Retype all the entries word for word, but omit the pictures.

**** Data under study

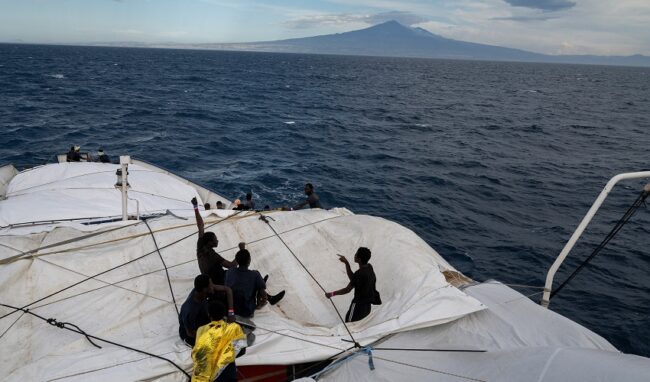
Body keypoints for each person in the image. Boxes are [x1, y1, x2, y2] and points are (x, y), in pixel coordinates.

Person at [191, 300, 247, 382]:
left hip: (210, 376)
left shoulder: (201, 330)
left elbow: (200, 354)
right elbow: (242, 350)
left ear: (208, 314)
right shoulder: (234, 328)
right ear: (224, 314)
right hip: (229, 374)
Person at [225, 248, 285, 318]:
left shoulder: (230, 272)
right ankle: (269, 297)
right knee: (259, 285)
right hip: (246, 311)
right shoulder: (254, 274)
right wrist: (258, 306)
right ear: (249, 261)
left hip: (230, 307)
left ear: (237, 261)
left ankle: (259, 283)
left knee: (248, 281)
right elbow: (263, 297)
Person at [179, 274, 235, 347]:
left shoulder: (201, 292)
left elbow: (228, 290)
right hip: (191, 334)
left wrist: (231, 313)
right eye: (211, 285)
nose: (213, 286)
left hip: (203, 318)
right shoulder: (190, 310)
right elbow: (190, 333)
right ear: (205, 289)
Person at [325, 247, 379, 322]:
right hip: (367, 307)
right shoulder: (369, 268)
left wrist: (332, 294)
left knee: (349, 325)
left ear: (359, 259)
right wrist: (346, 263)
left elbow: (347, 290)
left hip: (358, 307)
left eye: (356, 254)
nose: (354, 255)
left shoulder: (359, 273)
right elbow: (354, 280)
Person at [192, 198, 237, 286]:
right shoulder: (213, 256)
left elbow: (200, 226)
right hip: (219, 281)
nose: (217, 240)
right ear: (210, 243)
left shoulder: (200, 246)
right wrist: (241, 252)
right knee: (244, 274)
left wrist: (195, 208)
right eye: (215, 239)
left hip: (210, 280)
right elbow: (231, 265)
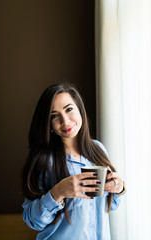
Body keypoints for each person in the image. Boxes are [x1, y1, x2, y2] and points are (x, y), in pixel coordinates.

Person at [22, 83, 126, 240]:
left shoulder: (98, 149)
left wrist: (118, 189)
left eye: (69, 109)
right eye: (54, 115)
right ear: (48, 123)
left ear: (80, 109)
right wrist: (58, 192)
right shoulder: (44, 162)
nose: (65, 121)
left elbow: (106, 206)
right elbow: (33, 221)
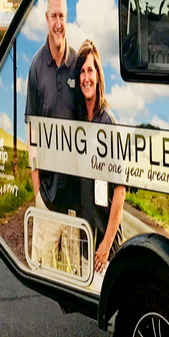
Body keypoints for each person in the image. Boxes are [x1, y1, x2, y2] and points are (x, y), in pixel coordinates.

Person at [25, 0, 82, 270]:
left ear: (67, 17)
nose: (58, 23)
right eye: (53, 16)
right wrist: (37, 189)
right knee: (43, 271)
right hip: (47, 196)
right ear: (46, 19)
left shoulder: (79, 64)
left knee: (76, 277)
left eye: (62, 16)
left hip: (75, 199)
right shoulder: (36, 66)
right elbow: (32, 130)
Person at [74, 38, 126, 273]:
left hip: (106, 251)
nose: (86, 78)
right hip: (85, 244)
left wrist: (105, 246)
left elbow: (120, 190)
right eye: (82, 71)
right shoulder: (77, 123)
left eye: (90, 70)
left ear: (98, 76)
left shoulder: (109, 123)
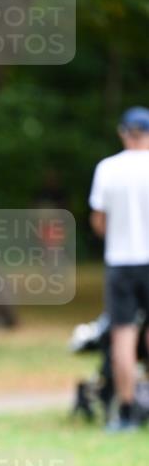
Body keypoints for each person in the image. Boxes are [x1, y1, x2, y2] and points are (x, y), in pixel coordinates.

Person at [89, 106, 149, 432]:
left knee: (123, 338)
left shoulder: (108, 169)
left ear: (123, 132)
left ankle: (126, 411)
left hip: (121, 261)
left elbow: (99, 221)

********

= Exercise output =
Body keypoints for each person in the image. Boxes are [x1, y1, x2, y2] and points are (x, y), in pixel coordinates.

Person at [191, 300, 247, 382]:
left hip: (210, 376)
left shoulder: (201, 330)
left elbow: (200, 354)
right elbow: (242, 350)
left ear: (208, 314)
right shoulder: (234, 328)
right ear: (224, 314)
right hip: (229, 374)
Person at [225, 248, 285, 318]:
left shoulder: (230, 272)
right ankle: (269, 297)
right knee: (259, 285)
right hip: (246, 311)
right shoulder: (254, 274)
right wrist: (258, 306)
right ear: (249, 261)
left hip: (230, 307)
left ear: (237, 261)
left ankle: (259, 283)
left knee: (248, 281)
right elbow: (263, 297)
Person at [179, 274, 235, 347]:
left shoulder: (201, 292)
left elbow: (228, 290)
right hip: (191, 334)
left wrist: (231, 313)
right eye: (211, 285)
nose: (213, 286)
left hip: (203, 318)
right shoulder: (190, 310)
right elbow: (190, 333)
right ear: (205, 289)
Person at [325, 247, 379, 322]:
right hip: (367, 307)
right shoulder: (369, 268)
left wrist: (332, 294)
left knee: (349, 325)
left ear: (359, 259)
right wrist: (346, 263)
left elbow: (347, 290)
left hip: (358, 307)
left eye: (356, 254)
nose: (354, 255)
left shoulder: (359, 273)
right elbow: (354, 280)
Person at [192, 198, 237, 286]:
right shoulder: (213, 256)
left elbow: (200, 226)
right hip: (219, 281)
nose: (217, 240)
right ear: (210, 243)
left shoulder: (200, 246)
right wrist: (241, 252)
right knee: (244, 274)
left wrist: (195, 208)
right eye: (215, 239)
left hip: (210, 280)
right elbow: (231, 265)
Body keypoints for each person in the image. Boxes are [x1, y1, x2, y2] and points are (x, y), in pixel coordinates.

Person at [22, 83, 126, 240]:
left shoulder: (98, 149)
left wrist: (118, 189)
left eye: (69, 109)
right eye: (54, 115)
right ear: (48, 123)
left ear: (80, 109)
right wrist: (58, 192)
right shoulder: (44, 162)
nose: (65, 121)
left elbow: (106, 206)
right elbow: (33, 221)
Body keypoints for each person in the image. Boxes are [x1, y1, x2, y2] and points are (x, y), in pixel coordinates.

Person at [25, 0, 82, 270]:
left ear: (67, 17)
nose: (58, 23)
right eye: (53, 16)
right wrist: (37, 189)
right knee: (43, 271)
right hip: (47, 196)
right ear: (46, 19)
left shoulder: (79, 64)
left knee: (76, 277)
left eye: (62, 16)
left hip: (75, 199)
right shoulder: (36, 66)
right elbow: (32, 130)
Person at [74, 38, 126, 273]:
left hip: (106, 251)
nose: (86, 78)
right hip: (85, 244)
left wrist: (105, 246)
left elbow: (120, 190)
right eye: (82, 71)
right shoulder: (77, 123)
left eye: (90, 70)
left ear: (98, 76)
left shoulder: (109, 123)
Body keypoints for each person in the image. Boxes are [x1, y1, x2, y2] and points are (x, y), in pixel coordinates.

Person at [89, 106, 149, 432]:
left knee: (123, 338)
left shoulder: (108, 169)
left ear: (123, 132)
left ankle: (126, 411)
left hip: (121, 261)
left elbow: (99, 221)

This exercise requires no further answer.